In running the liner service, KNSL had the option of chartering or acquiring its own vessels over time. It was anticipated that income arising from transferring MSC transshipment cargo from Mombasa to other ports around Africa would yield sufficient funds to make vessel acquisition a reality in the long run.

Kenya can draw vital lessons from the Ethiopian Shipping and Logistics Service Enterprise (ESLSE). By 2020, when ESLSE was planning to acquire two more vessels, it had 11 ships with a total loading capacity of 400,000 tons of cargo.

Transshipment, which involves the transfer of goods from one vessel to another for shipping to the final destination, is an opportunity that Kenyan ship owners could exploit.

Marine Cargo Insurance (MCI) also has huge potential, if the government puts in place strong measures to enforce it. Its overall performance has significantly improved since the National Treasury’s directive to enforce Section 20 of the Insurance Act came into effect on 1 January 2017, which requires compulsory purchase of MCI from local underwriters.

However, importing cargo on Cost Insurance Freight (CIF) and the lack of proper coordination between the various agencies has made enforcing this requirement a huge challenge.

Claims of undercutting have been cited in the MCI insurance business as a record number of players have entered the segment. The Insurance Regulatory Authority (IRA) had in the past raised concerns over unsustainable premiums.

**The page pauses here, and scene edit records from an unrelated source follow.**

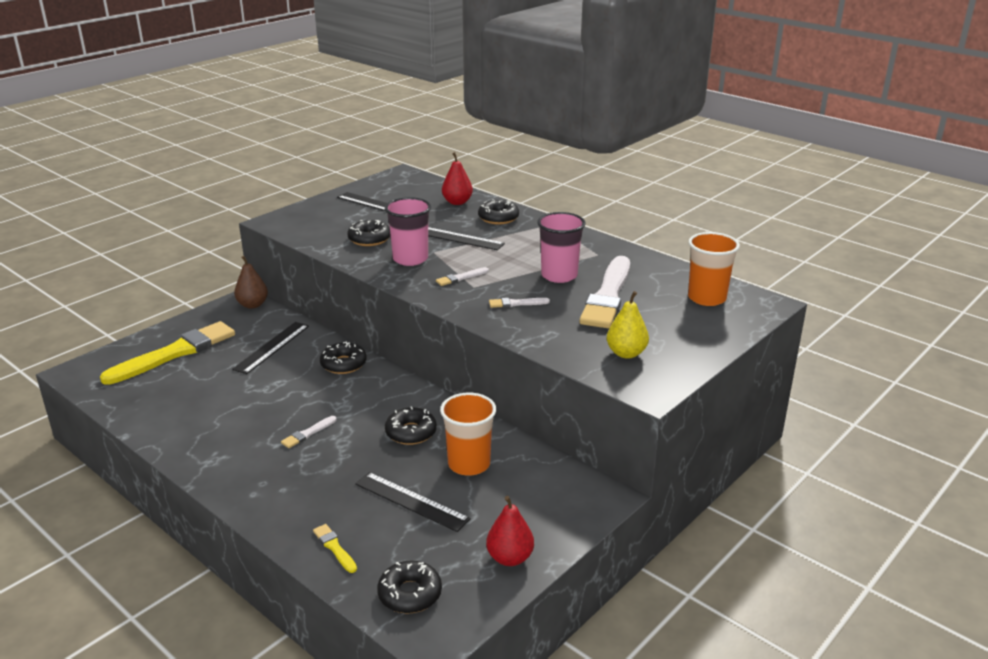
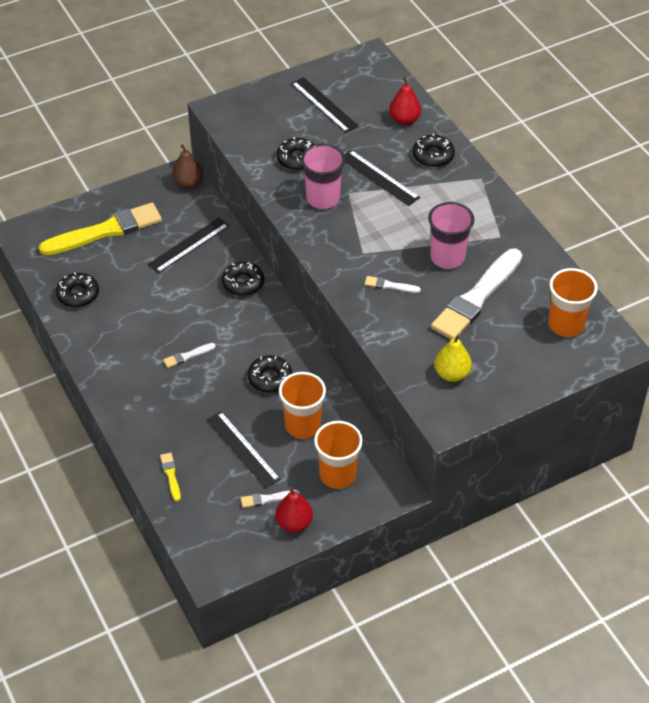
camera: 20 degrees right, 20 degrees up
(410, 594) = (209, 531): black donut -> black donut (78, 294)
(461, 278) = (357, 237): white brush -> white brush (267, 499)
(533, 499) = (338, 475): none -> orange cup

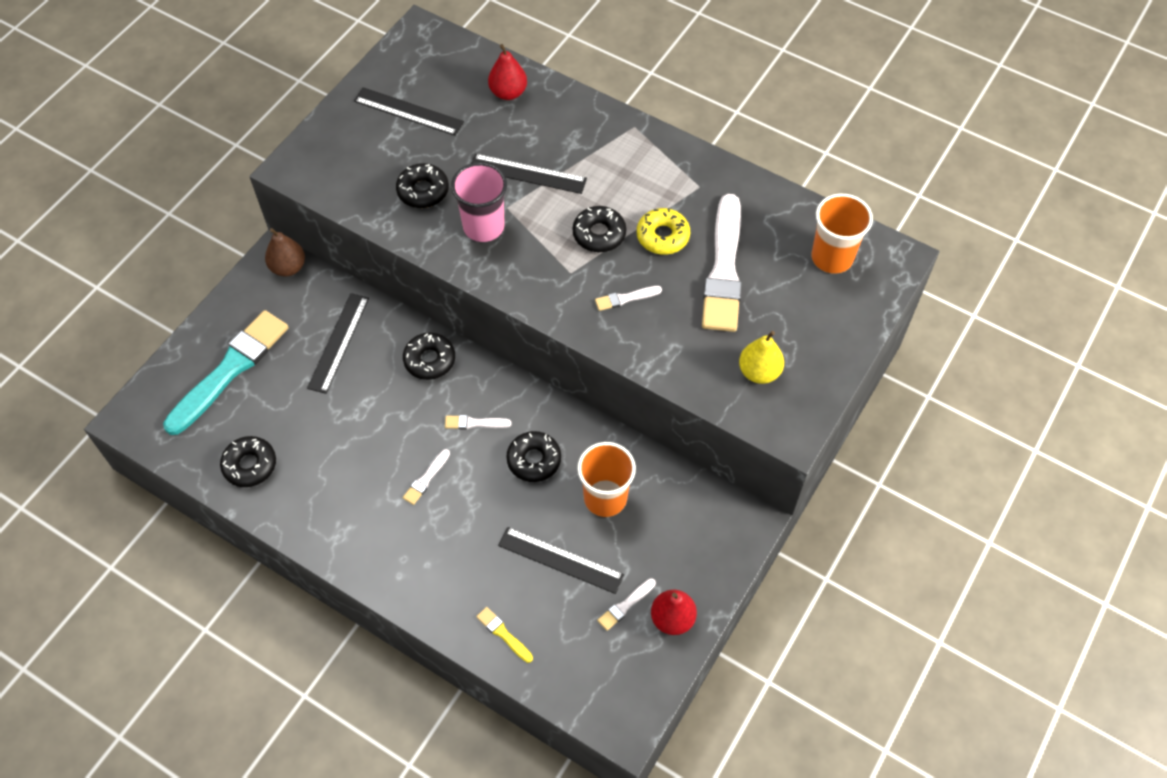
camera: 30 degrees left, 10 degrees up
(105, 231) = (230, 370): yellow brush -> turquoise brush
(245, 336) = (475, 423): none -> white brush
(338, 475) = (679, 537): orange cup -> none
(433, 156) = (567, 122): black donut -> black donut (599, 234)
(447, 257) = (662, 236): pink cup -> yellow donut

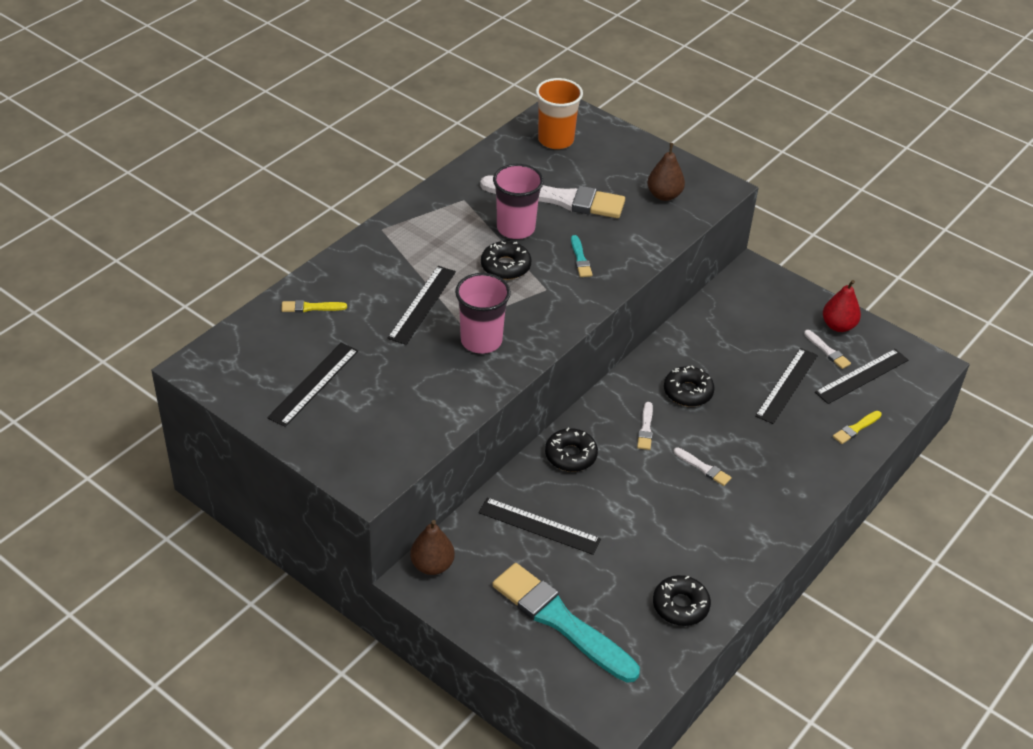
camera: 85 degrees left, 15 degrees down
(423, 191) = (426, 380): black donut -> none
(508, 92) = (311, 307): red pear -> yellow brush
(590, 643) = (861, 376): none -> black ruler
(605, 498) = (728, 351): orange cup -> none
(625, 298) = (580, 259): white brush -> turquoise brush
(662, 236) = (515, 228): yellow donut -> pink cup
(759, 372) = (664, 195): yellow pear -> brown pear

Following the directive, however, the MCI has performed considerably well compared to the years before 2017. The gross written premiums were KSh2.3 billion compared to KSh1.45 billion in 2016, representing an increase of 59 per cent. Based on the value of the imports, MCI premiums can generate up to KSh20 billion annually, according to ISCOS.

However, there is a silver lining on the horizon. Insurance companies are being brought onto the online cargo clearing system that is operated by KenTrade, which is being integrated with the Kenya Revenue Authority’s (KRA) Integrated Custom Management System (iCMS). This could help in enforcing section 20 of the Insurance Act.

If the government rhymes its rhetoric with policy and budgetary support, harmonizes the activities of the 22 agencies running the industry that have conflicting roles, and focuses on maritime training and education, the blue economy has tremendous potential to propel Kenya to great economic heights.